Given information =

===============

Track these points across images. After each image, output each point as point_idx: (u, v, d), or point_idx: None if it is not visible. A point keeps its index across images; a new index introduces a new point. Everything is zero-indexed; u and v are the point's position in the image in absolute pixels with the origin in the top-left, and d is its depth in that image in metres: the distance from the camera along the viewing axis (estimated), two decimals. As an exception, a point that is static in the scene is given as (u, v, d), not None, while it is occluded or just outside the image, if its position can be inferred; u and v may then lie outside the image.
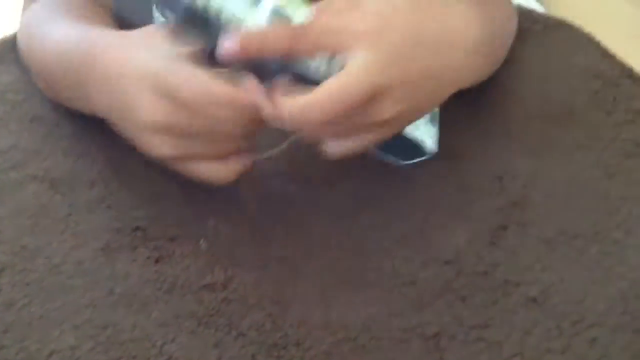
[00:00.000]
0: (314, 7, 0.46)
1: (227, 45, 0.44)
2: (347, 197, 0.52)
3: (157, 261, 0.47)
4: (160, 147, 0.47)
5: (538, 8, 1.57)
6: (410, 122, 0.48)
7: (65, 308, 0.43)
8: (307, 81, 0.45)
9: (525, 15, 0.66)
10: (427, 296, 0.45)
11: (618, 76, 0.61)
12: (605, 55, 0.64)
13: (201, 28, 0.46)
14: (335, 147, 0.46)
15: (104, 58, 0.50)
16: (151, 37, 0.49)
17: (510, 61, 0.61)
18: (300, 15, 0.46)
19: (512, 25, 0.62)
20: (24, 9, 0.66)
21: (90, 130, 0.56)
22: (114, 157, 0.54)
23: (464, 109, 0.57)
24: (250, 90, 0.44)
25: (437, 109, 0.51)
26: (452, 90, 0.48)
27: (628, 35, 1.11)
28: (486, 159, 0.53)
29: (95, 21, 0.59)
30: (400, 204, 0.51)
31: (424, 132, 0.50)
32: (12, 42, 0.66)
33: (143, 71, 0.46)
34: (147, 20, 0.55)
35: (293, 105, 0.43)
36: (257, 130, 0.47)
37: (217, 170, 0.48)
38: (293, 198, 0.51)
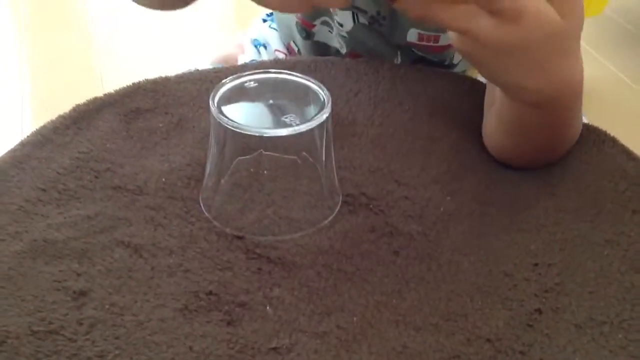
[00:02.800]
0: None
1: None
2: (395, 276, 0.57)
3: (229, 324, 0.53)
4: None
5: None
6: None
7: (152, 361, 0.49)
8: None
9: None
10: (470, 370, 0.50)
11: (642, 177, 0.67)
12: (631, 157, 0.70)
13: None
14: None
15: None
16: None
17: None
18: None
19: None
20: None
21: (166, 201, 0.63)
22: (188, 228, 0.61)
23: (503, 203, 0.64)
24: None
25: None
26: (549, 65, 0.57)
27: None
28: (523, 248, 0.59)
29: None
30: (445, 286, 0.56)
31: None
32: (85, 110, 0.73)
33: None
34: None
35: None
36: None
37: None
38: (349, 274, 0.57)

===============

Action item = Once the images are removed, print the remaining data exactly as it appears above.

Reply to the exercise =
Track these points across images. After each image, output each point as point_idx: (u, v, d), or point_idx: None if it is not visible. A point keeps its index across images; a new index introduces a new point. Everything is zero-indexed; u and v are the point's position in the image in absolute pixels with the origin in the top-left, and d is its depth in that image in metres: the distance from the camera along the viewing axis (estimated), two decimals. As an exception, a point that is static in the scene is given as (u, v, d), not None, while it is occluded or just outside the image, if its position can be inferred; u and v may then lie outside the image.
[00:00.000]
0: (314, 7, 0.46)
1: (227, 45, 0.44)
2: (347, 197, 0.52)
3: (157, 261, 0.47)
4: (160, 147, 0.47)
5: (538, 8, 1.57)
6: (410, 122, 0.48)
7: (65, 308, 0.43)
8: (307, 81, 0.45)
9: (525, 15, 0.66)
10: (427, 296, 0.45)
11: (618, 76, 0.61)
12: (605, 55, 0.64)
13: (201, 28, 0.46)
14: (335, 147, 0.46)
15: (104, 58, 0.50)
16: (151, 37, 0.49)
17: (510, 61, 0.61)
18: (300, 15, 0.46)
19: (512, 25, 0.62)
20: (24, 9, 0.66)
21: (90, 130, 0.56)
22: (114, 157, 0.54)
23: (464, 109, 0.57)
24: (250, 90, 0.44)
25: (437, 109, 0.51)
26: (452, 90, 0.48)
27: (628, 35, 1.11)
28: (486, 159, 0.53)
29: (95, 21, 0.59)
30: (400, 204, 0.51)
31: (424, 132, 0.50)
32: (12, 42, 0.66)
33: (143, 71, 0.46)
34: (147, 20, 0.55)
35: (293, 105, 0.43)
36: (257, 130, 0.47)
37: (217, 170, 0.48)
38: (293, 198, 0.51)
[00:02.800]
0: None
1: None
2: (395, 276, 0.57)
3: (229, 324, 0.53)
4: None
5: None
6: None
7: (152, 361, 0.49)
8: None
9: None
10: (470, 370, 0.50)
11: (642, 177, 0.67)
12: (631, 157, 0.70)
13: None
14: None
15: None
16: None
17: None
18: None
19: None
20: None
21: (166, 201, 0.63)
22: (188, 228, 0.61)
23: (503, 203, 0.64)
24: None
25: None
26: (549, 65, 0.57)
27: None
28: (523, 248, 0.59)
29: None
30: (445, 286, 0.56)
31: None
32: (85, 110, 0.73)
33: None
34: None
35: None
36: None
37: None
38: (349, 274, 0.57)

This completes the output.